После лекции он хотел подойти и расспросить ее хотя бы о Китае, где испытали атомную бомбу. У нас в газетах прошли об этом только коротенькие, в несколько строк, заметочки. А по «Би-би-си» (он слушал вчера тайком от отца) долго рассуждали, как изменится теперь положение Китая и какие трудности возникнут для СССР. Посмеиваясь, рассказали про огорчение японцев: они, бедные, так готовились к Олимпиаде, хотели показать всему свету, чего достигла Япония, а тут на тебе, — Советский Союз отставкой Хрущева и Китай атомным взрывом всё внимание отвлекли на себя.

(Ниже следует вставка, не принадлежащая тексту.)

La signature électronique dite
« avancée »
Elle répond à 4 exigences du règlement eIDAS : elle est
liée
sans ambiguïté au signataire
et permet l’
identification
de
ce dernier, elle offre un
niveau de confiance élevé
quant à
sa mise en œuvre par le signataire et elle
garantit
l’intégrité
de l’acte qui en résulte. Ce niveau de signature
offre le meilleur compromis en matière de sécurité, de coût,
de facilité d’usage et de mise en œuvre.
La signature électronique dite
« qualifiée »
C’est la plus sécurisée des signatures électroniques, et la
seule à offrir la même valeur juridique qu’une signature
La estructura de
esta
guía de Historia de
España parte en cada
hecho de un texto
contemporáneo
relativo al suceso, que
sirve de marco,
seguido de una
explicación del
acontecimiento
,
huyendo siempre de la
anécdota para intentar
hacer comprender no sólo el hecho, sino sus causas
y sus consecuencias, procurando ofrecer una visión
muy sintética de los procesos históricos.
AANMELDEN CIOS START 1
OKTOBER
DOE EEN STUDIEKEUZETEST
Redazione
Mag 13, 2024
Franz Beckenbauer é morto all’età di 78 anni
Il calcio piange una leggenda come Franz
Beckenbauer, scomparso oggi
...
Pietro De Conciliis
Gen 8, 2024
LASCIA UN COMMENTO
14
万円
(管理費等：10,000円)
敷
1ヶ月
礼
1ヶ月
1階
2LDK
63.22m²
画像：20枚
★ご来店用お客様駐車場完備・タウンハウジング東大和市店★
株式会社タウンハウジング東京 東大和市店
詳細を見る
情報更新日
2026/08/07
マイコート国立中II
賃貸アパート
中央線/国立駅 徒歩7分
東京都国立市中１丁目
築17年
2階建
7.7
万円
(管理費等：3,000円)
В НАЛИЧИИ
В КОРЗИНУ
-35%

Потом передали обзор английской печати.
— Вот, послушайте, — вдруг сказала Антонина Степановна, доставая листок бумаги, — что пишет газета «Таймс»! «Хрущев раздражал русских своей суетливостью и болтовней. Русские любят, чтобы их государственные деятели были величественными».
Это были слова из вчерашнего обзора «Би-би-си». Григорьеву расхотелось подходить к Антонине Степановне. А когда после лекции сосед, вставая, хохотнул: «Понял теперь? Никите величия не хватило!», — он ответил соседу зло и громко, так чтоб услышала и Нина: «Да ну! Всё учат нас, как туземцев!..» И краем глаза уловил, как Нина быстро и с любопытством взглянула в его сторону.
Потом вспоминается вечеринка у Димки. Кажется, в декабре, перед новым 1965-м. Да, в конце декабря, потому что по телевизору в тот вечер как раз выступал Косыгин, новый глава правительства, до того мало известный. Его выступления начались вскоре после исчезновения Хрущева, и появлялся он на экране именно в один из последних дней месяца, словно отчитываясь на многомиллионном собрании.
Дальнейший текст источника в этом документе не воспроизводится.